__WORK INSTRUCTIONS__. For the entries that follow, say how many lines hold the string "linejoin", with nothing else in the reply.

═══ MATERIALS PROVIDED

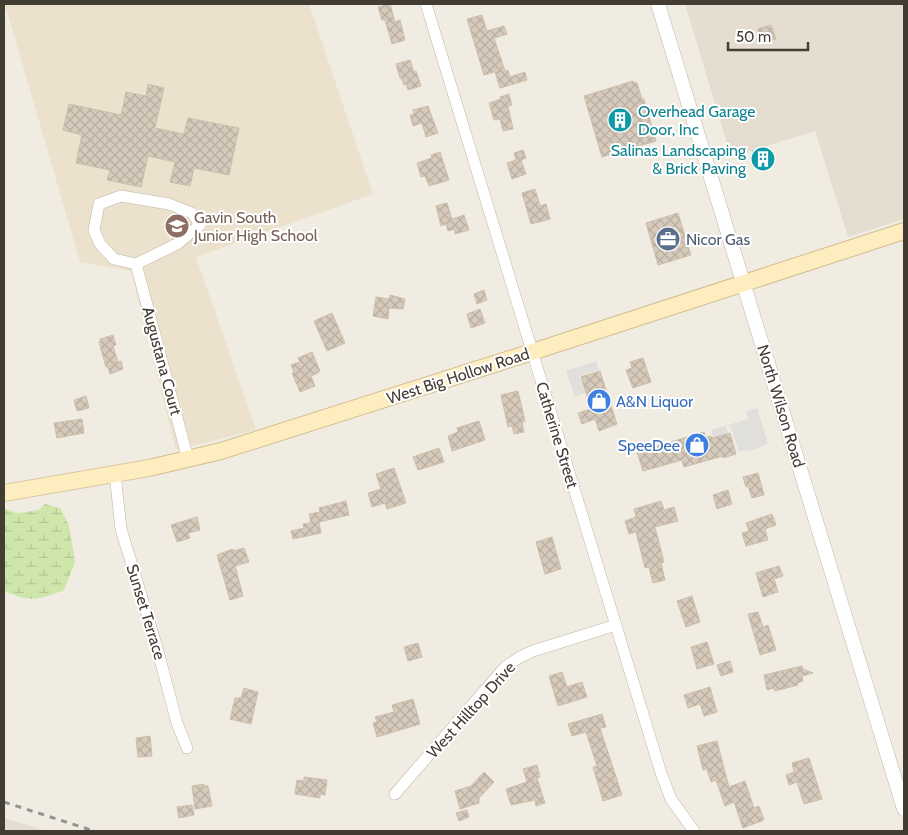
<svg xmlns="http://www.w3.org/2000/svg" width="908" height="835" font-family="Cabin,sans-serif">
<defs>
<pattern id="wetland-marsh" width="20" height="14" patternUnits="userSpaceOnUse" patternTransform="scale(1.25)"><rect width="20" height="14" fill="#cee6aa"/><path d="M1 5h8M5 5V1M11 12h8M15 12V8" fill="none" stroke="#b2c693"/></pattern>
<pattern id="building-cross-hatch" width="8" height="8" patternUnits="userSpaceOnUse" patternTransform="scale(1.25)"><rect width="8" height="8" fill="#d6cabb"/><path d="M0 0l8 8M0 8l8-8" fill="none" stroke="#b9aea1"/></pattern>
</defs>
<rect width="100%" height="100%" fill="#f1ece2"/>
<path fill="#e5ded0" d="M685,4H904V219L848,237L815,131L731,157Z
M4,818L47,831H4Z"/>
<path fill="#ebe1cc" d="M5,4H309L373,194L196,257L256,430L176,450L131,271L80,262Z"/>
<path fill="url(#wetland-marsh)" d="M45,504L60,508L69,525L75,562L64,590C38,600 30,603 4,591V509L18,513L39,510Z"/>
<path fill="#e1dfdb" d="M596,361L599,370L579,376L585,393L575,397L566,371Z
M757,408L768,444L748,452L747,450L739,452L730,425L726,427L728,433L713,438L711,430L748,419L746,411Z"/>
<path fill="url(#building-cross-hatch)" stroke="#cdbfab" d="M390,4L395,22L400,20L405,40L392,44L385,20H382L378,7Z
M482,15L487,31L504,26L507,34L494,38L505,71L508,70L510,77L525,72L527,80L500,88L495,72L484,75L467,19Z
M771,25L776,39L761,43L758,29Z
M410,60L414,72L416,71L421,86L408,90L406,84L404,85L401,78H400L396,64Z
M633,81L635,83H637L642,99H644L656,141L602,157L584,96Z
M148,84L164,88L155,128L184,134L188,118L239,128L229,175L194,168L190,186L170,182L175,162L148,156L141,187L107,180L110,170L76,163L82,135L63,130L69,104L121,115L126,92L146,96Z
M509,94L512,105L508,106L513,129L503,131L500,119L494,120L489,103L501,99L500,97Z
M428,106L438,133L426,137L422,123L413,126L410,115L414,114L413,110Z
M767,147L773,166L758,170L752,151Z
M523,150L526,158L521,160L526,174L512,179L507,163L516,160L514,153Z
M440,152L449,180L429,186L425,176L421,177L417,163L432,158L431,155Z
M535,189L540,206L546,204L550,219L531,224L522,193Z
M447,203L452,219L464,215L469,230L455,234L454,229L448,231L446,224L441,226L436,206Z
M678,213L691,255L658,265L646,223Z
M484,290L487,300L477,304L474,294Z
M390,295L405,299L403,309L389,308L388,319L373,316L376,297L389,299Z
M480,309L485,323L471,328L467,314Z
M332,313L345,343L327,351L314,321Z
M113,335L116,345L113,346L118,362L121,361L123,369L110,374L108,367H106L99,342L101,341L100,339Z
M312,352L320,371L318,372V373L311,376L315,386L300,392L292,373L294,372L291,365L300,362L298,358Z
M643,358L651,382L633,388L626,370L632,368L630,362Z
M600,371L617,424L599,431L595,419L582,424L578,413L591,409L581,377Z
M518,391L525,421L522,422L524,432L514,434L512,426L508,427L501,395Z
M86,396L89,408L77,411L74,400Z
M82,419L84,433L57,438L54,423Z
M479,421L485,440L452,451L448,436L458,432L457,428Z
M704,432L706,437L711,436L712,438L730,433L736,454L723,458V456L684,467L682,460L643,471L637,452Z
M439,448L444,462L418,470L413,457Z
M394,468L406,503L387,509L385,503L372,507L368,493L381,489L376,474Z
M758,473L764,495L752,498L748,486L746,487L743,477Z
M728,490L732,504L717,509L713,495Z
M346,501L349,515L319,522L321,533L293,539L291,531L304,528L303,524L311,523L309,514L320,512L319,508Z
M661,501L664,510L674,507L678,521L655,527L664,562L661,563L665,580L653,583L649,567L645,568L636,532L629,534L625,521L636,517L634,509Z
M772,514L776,525L765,529L768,540L746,546L742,533L749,531L746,523Z
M197,517L200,530L188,533L190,538L177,542L171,525Z
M552,537L561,569L545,574L536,542Z
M244,548L249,562L235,566L243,596L230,600L217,555L233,549V551Z
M779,566L783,576L774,579L778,592L763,597L756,573Z
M692,596L700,622L686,627L677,601Z
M758,612L763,627L768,625L776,650L760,655L748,614Z
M707,642L714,664L697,669L691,647Z
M418,643L422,657L408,661L404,647Z
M730,661L733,672L721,676L717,665Z
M802,666L803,669L813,673L802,676L803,681L797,683L798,685L775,691L774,688L767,690L764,675Z
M562,672L567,687L582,682L587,697L558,706L549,676Z
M710,687L717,712L704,716L700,704L688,708L684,695Z
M244,688L258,692L251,724L230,719L235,698H241Z
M413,699L420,724L377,737L373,723L377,722L375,717L394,712L392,705Z
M602,714L606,727L600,728L622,795L603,801L593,767L597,766L586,732L572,736L568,724Z
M150,736L152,756L138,757L136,738Z
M717,741L729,787L745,781L754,808L759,806L764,820L743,828L734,802L725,806L716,780L711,782L707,769L703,770L697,746Z
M809,758L822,799L804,804L797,782L789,785L786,775L794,772L792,763Z
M537,765L540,777L537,778L545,803L536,806L535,800L511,805L506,789L527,782L523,769Z
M484,772L494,782L479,798V803L460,809L455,791L471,786Z
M304,777L327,780L325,795L320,794V798L295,794L297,780L304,781Z
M204,784V786H208L212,806L195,809L192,786Z
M192,805L194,815L179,818L177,807Z
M467,810L469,817L459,821L456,813Z"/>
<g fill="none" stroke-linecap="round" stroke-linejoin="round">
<defs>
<path id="minor" d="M426,4L661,773L671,799L694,831
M121,196L169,204L192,213L200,225L177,244L136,264L114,259L100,244L94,230L99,204Z
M136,264L188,459
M115,474L121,529L156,644L177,723L187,748
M395,794L505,667L520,657L533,651L616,625"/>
<path id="tertiary" d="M658,4L904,809"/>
<path id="secondary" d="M4,493L149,468L221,451L532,352L904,231"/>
</defs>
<use href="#minor" stroke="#bfb6a8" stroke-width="12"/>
<use href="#tertiary" stroke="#bfb6a8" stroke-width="15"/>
<use href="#secondary" stroke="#d2be92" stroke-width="18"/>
<use href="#minor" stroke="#fff" stroke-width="11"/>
<use href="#tertiary" stroke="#fff" stroke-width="14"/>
<use href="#secondary" stroke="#feedbf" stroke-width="16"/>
<path stroke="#939393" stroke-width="3" stroke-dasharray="6 6" stroke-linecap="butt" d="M4,802L94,831"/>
</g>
<defs>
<symbol id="building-disc" viewBox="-11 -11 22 22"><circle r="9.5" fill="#0f9aa8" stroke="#fff"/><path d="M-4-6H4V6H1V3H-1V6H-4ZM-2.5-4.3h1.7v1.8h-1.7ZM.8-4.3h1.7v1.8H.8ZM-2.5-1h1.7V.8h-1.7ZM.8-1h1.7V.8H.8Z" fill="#fff"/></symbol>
<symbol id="school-disc" viewBox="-11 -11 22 22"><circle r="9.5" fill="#8d6e63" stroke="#fff"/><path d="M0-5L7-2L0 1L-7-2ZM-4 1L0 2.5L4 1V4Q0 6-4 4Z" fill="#fff"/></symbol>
<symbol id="office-disc" viewBox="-11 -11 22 22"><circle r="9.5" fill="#5c6f8a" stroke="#fff"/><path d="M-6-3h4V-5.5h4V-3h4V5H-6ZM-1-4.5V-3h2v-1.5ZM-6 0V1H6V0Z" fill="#fff"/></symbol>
<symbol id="shop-disc" viewBox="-11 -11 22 22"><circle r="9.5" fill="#3f7fe0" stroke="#fff"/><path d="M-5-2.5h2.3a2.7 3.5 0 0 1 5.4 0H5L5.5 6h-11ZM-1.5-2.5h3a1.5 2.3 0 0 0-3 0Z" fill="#fff"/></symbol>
</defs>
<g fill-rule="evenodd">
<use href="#building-disc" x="606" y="106" width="28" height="28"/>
<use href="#building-disc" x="749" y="145" width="28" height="28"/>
<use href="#school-disc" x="163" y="212" width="28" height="28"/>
<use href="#office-disc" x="654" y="225" width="28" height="28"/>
<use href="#shop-disc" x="585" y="387" width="28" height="28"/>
<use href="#shop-disc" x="683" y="431" width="28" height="28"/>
</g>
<g text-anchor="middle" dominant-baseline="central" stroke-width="4" stroke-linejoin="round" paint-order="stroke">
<g font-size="16" fill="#0d838f" stroke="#fff" text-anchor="start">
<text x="638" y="111">Overhead Garage<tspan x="638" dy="18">Door, Inc</tspan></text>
<text x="746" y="150" text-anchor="end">Salinas Landscaping<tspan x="746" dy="18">&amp; Brick Paving</tspan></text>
</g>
<g font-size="16" fill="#785e54" stroke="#fff" text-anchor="start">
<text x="194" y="217">Gavin South<tspan x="194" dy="18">Junior High School</tspan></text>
</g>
<g font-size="16" fill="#4e5e75" stroke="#fff" text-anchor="start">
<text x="686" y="239">Nicor Gas</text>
</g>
<g font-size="16" fill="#433c33" stroke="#fff">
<text transform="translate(162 361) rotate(75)">Augustana Court</text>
<text transform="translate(458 376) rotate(-18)">West Big Hollow Road</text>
<text transform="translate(781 406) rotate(73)">North Wilson Road</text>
<text transform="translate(557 435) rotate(73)">Catherine Street</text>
<text transform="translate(146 612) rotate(73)">Sunset Terrace</text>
<text transform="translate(471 710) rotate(-48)">West Hilltop Drive</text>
</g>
<g font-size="16" fill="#366cbe" stroke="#fff" text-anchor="start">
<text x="616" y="401">A&amp;N Liquor</text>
<text x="680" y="445" text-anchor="end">SpeeDee</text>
</g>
</g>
<rect width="908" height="835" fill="none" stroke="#433c33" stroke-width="10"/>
<path d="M728 42v8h80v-8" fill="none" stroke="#433c33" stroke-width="2.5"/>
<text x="736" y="42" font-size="15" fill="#433c33" stroke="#ffffff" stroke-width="4" paint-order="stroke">50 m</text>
</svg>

══════

__EXPECTED ANSWER__. 2